India has sent a notice to Pakistan calling for the ‘modification’ of the Indus Waters Treaty owing to Pakistan’s persistent objections regarding India’s Kishenganga (KHEP) and Ratle hydropower projects in Kashmir.
- India and Pakistan signed the IWT in September, 1960 after nine years of negotiations, with the World Bank being a signatory to the pact.
- The treaty sets out a mechanism for cooperation and information exchange between the two sides on the use of the water of the Indus River and its five tributaries Sutlej, Beas, Ravi, Jhelum, and Chenab.
- It allocated the three western rivers—Indus, Chenab and Jhelum—to Pakistan for unrestricted use, barring certain non-consumptive, agricultural and domestic uses by India and the three Eastern rivers—Ravi, Beas and Sutlej—were allocated to India for unrestricted usage.
- This means that 80% of the share of water went to Pakistan, while leaving the rest 20% of water for use by India.
- It also required both the countries to establish a Permanent Indus Commission constituted by permanent commissioners on both sides. According to the provisions of the IWT, the Permanent Indus Commission is required to meet at least once a year.
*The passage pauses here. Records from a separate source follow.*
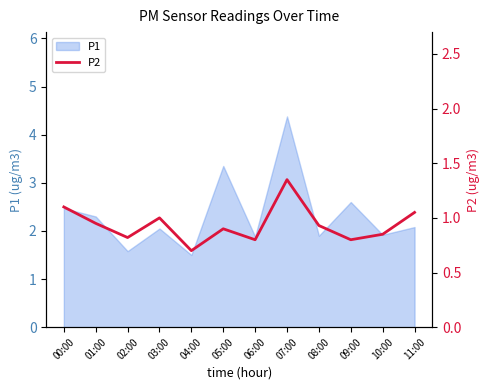

The P1 series shows 2.0 at 03:00. True or false?

True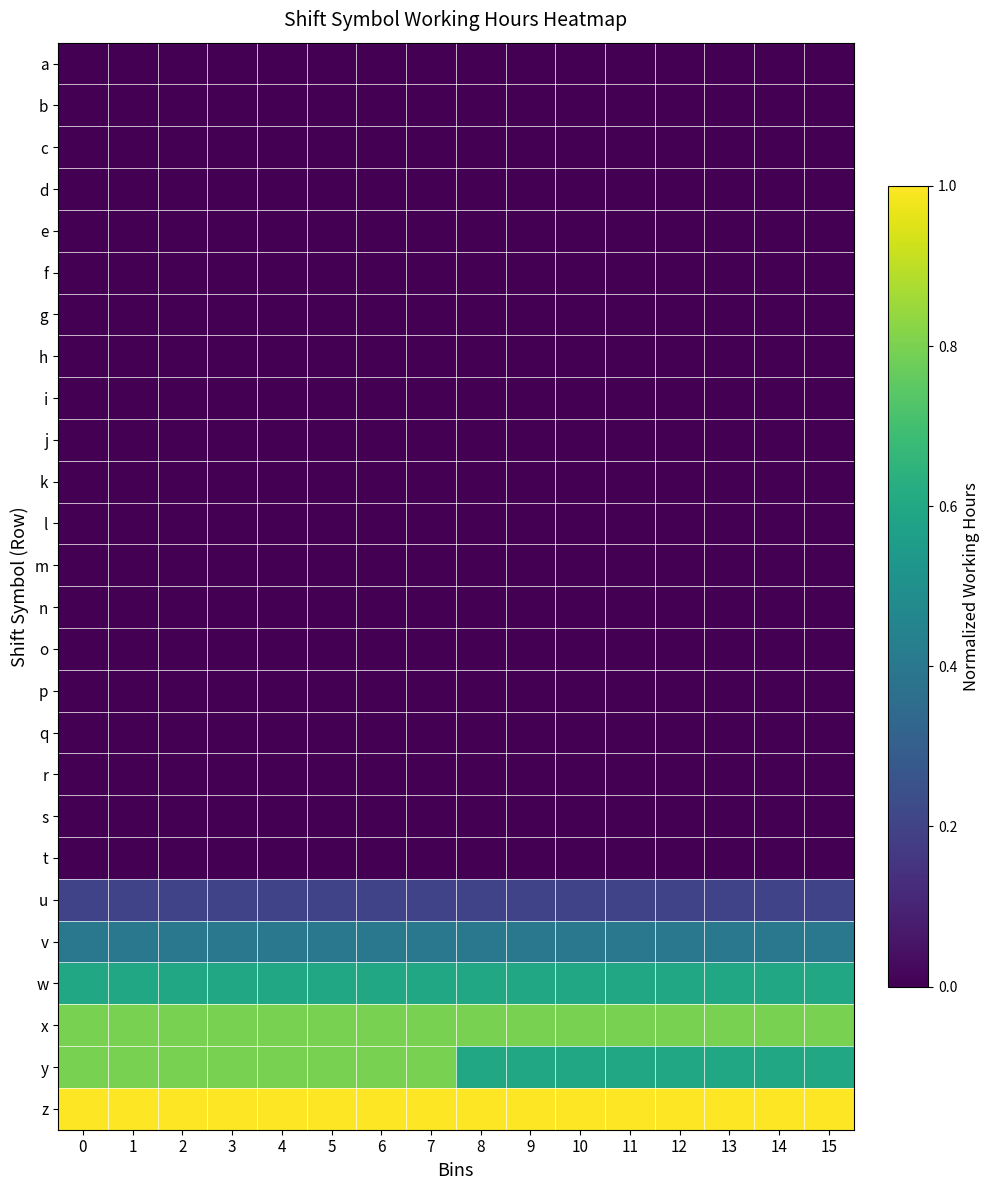

Which has a higher value, 6 or 12?

6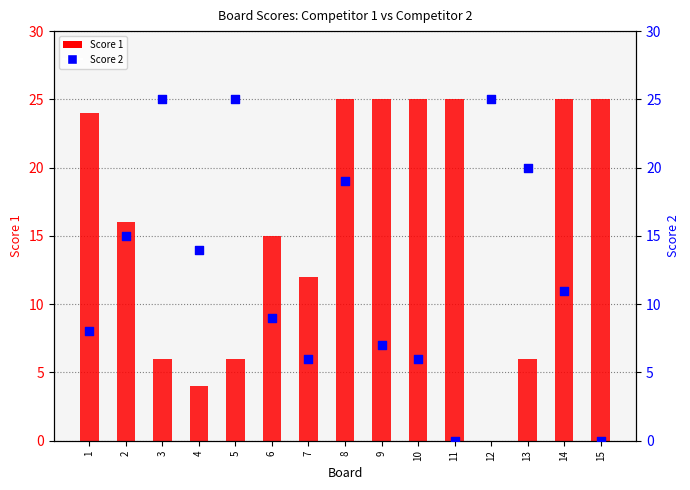

What are all the series names shown in the legend?

Score 1, Score 2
What is Kishanganga Hydroelectric Project?
- The Kishanganga project is located 5 km north of Bandipore in Jammu and Kashmir, India.
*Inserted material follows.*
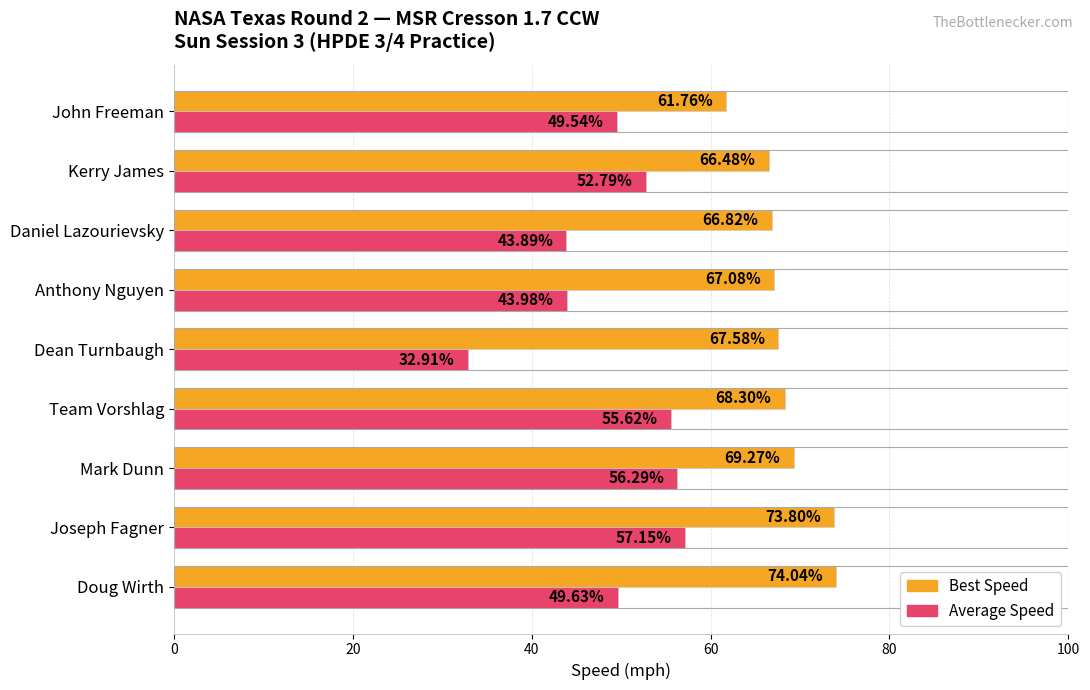

List the series in order of their peak value, lowest first.

Average Speed, Best Speed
- It is a run-of-the-river project that includes a 37 m tall concrete-face rock-fill dam.
- It requires to divert water from the Kishanganga River through a tunnel to a power plant in the Jhelum River basin.
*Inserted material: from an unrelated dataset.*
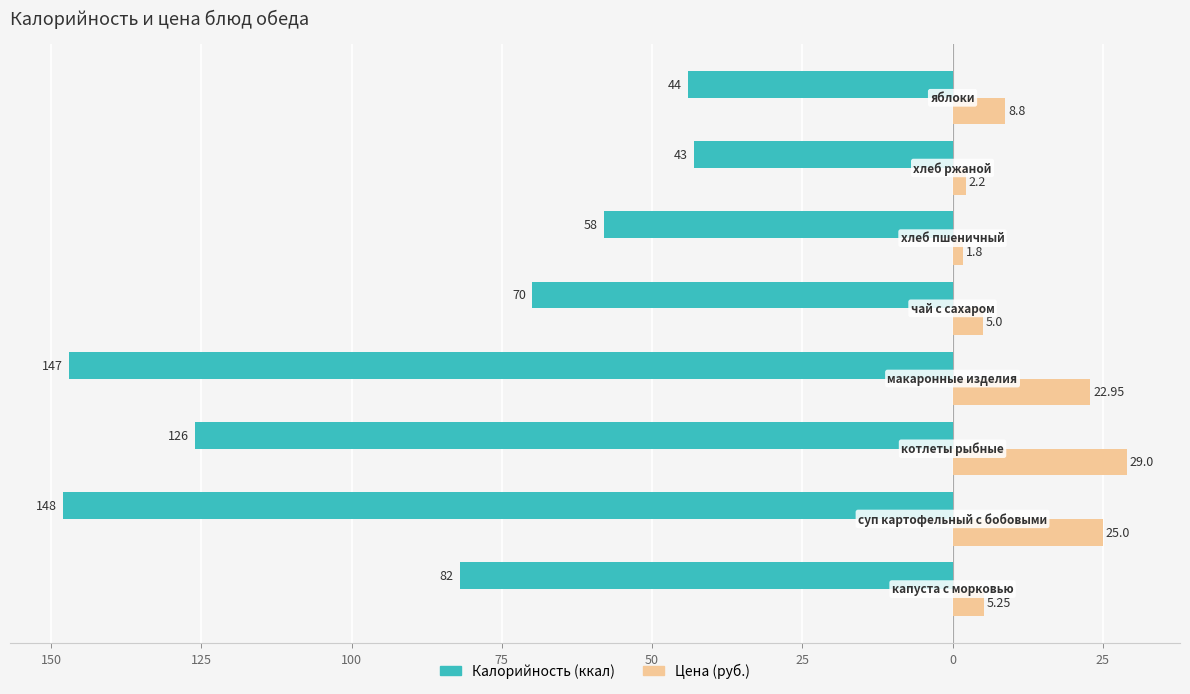

What is the minimum value shown in the chart?

-148.0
- The dispute redressal mechanism provided under the IWT is a graded 3-level mechanism.
- Under the IWT, whenever India plans to start a project, it has to inform Pakistan. The concerns have to be cleared at the levels of the Indus Commissioners → Neutral Expert → Court of Arbitration, in a graded manner.
- India has not fully utilised its rights over the waters of the Indus system.
- Over the last few years, especially since the Uri attack, there has been a growing demand in India to use the IWT as a strategic tool, considering that India has a natural advantage being the upper riparian state. In the aftermath of the Uri attack, Prime Minister Narendra Modi had said, ‘blood & water can’t flow together at the same time.’
- Accordingly, India has been working to start several big and small hydroelectric projects that had either been stalled or were in the planning stages.